It was not cheap to import the car/trailer - but it was cheaper than buying a car in Mexico - and since we were the only owners of the car we knew what a cream-puff it was. And there was no way I wanted to return the car to the border. We did have to visit the Aduana complex in Mexico City for pictures and other sorts of verification - for the car, not the trailer. 

We got the name of the import agent - who is a rather large concern with offices in the US and Mexico from Aduana. My wife gave them a call and explained our situation and asked who could we contact for help. I just checked and the place we used does not have a working website at the moment. But we did not begin the investigation regarding importing the car until we were already here - and in the middle of the INM processing. Knowing what I know now - and how things change and some people may be 'luckier' than others - today I would contact Aduana DF before coming to Mexico.

I think we paid 2,000 USD for the trailer (including new spare tire, cargo hooks, etc) - which had one previous owner - a landscaper - who realized after about a month it was too small for his needs.


----------



## circle110 (Jul 20, 2009)

Thanks for the info.

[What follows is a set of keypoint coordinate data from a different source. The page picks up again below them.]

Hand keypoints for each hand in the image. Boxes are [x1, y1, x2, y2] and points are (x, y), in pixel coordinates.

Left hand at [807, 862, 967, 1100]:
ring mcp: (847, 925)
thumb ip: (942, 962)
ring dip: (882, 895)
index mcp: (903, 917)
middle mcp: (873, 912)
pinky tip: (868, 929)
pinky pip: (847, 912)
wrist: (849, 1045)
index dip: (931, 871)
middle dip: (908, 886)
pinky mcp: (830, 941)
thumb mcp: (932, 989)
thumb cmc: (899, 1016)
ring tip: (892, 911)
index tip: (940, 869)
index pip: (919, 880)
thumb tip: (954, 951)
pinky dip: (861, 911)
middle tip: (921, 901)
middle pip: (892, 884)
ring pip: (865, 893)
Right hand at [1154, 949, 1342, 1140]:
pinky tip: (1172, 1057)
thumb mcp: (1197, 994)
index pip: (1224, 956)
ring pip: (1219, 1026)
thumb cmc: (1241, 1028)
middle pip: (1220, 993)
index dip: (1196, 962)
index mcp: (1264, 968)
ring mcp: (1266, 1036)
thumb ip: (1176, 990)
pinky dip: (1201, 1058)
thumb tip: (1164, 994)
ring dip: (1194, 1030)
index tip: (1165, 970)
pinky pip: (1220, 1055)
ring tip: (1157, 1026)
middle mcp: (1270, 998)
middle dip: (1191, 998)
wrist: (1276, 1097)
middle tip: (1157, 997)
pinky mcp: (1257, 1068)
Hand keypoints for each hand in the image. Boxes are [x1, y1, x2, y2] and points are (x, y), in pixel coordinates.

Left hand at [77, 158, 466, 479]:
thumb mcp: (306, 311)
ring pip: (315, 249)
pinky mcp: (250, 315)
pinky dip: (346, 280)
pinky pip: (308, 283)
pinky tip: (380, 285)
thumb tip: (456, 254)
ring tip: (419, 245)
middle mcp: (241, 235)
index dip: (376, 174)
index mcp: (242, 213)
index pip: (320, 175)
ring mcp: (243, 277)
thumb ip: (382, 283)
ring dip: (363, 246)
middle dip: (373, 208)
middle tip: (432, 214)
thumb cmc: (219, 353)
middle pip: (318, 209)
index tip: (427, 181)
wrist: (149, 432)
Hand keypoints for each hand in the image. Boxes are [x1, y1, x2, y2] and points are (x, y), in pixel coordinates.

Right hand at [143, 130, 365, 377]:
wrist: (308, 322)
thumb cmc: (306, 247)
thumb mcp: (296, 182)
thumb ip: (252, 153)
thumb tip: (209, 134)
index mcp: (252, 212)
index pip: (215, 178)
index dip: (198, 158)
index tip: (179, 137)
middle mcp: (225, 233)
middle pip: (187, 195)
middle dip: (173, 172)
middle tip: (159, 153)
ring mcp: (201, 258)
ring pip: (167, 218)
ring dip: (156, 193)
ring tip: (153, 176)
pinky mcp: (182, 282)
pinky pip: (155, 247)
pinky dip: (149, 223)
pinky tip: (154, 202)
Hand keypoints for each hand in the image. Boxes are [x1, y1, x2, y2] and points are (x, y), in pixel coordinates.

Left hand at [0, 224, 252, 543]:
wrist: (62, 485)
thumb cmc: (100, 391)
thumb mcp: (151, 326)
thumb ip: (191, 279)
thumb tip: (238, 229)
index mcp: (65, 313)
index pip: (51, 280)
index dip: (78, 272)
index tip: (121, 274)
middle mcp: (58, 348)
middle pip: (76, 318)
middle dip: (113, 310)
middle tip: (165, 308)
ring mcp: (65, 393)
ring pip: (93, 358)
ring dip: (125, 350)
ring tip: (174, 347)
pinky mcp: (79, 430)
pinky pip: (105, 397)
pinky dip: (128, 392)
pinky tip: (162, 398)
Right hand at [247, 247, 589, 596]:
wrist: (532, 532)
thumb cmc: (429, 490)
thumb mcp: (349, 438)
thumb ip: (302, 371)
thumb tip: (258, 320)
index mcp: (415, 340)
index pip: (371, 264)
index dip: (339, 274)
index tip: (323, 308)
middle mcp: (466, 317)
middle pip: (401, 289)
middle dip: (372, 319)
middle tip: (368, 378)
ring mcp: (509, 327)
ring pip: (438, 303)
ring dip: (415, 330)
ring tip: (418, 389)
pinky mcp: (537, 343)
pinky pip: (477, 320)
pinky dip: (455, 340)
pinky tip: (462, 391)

We need to buy a car - our US car is a 2002! - and I was planning on buying a Mexican car but I just read an article about how inferior they are to US cars regarding safety features so I got spooked and thought I'd at least investigate importation.


----------



## Gatos (Aug 16, 2016)

Our car is older than your's but it is in excellent condition with 110,000 miles. It probably has 20 years left. We could easily sell it for the cost of importing it. We also have a 2016 Mexican purchased Subaru Forester - for longer trips...

There is a local business man (Harvard educated) whose family owns a good chunk of the state we live in. He could drive anything but he has the same make/model we drive.


----------



## circle110 (Jul 20, 2009)

My 2002 has 250,000 miles on it and I'm kind of just waiting for the proverbial shoe to drop on it. 
I'll be a permanent resident so I can't keep this car without importing it and, as you say, I could sell it for what the import would cost.


----------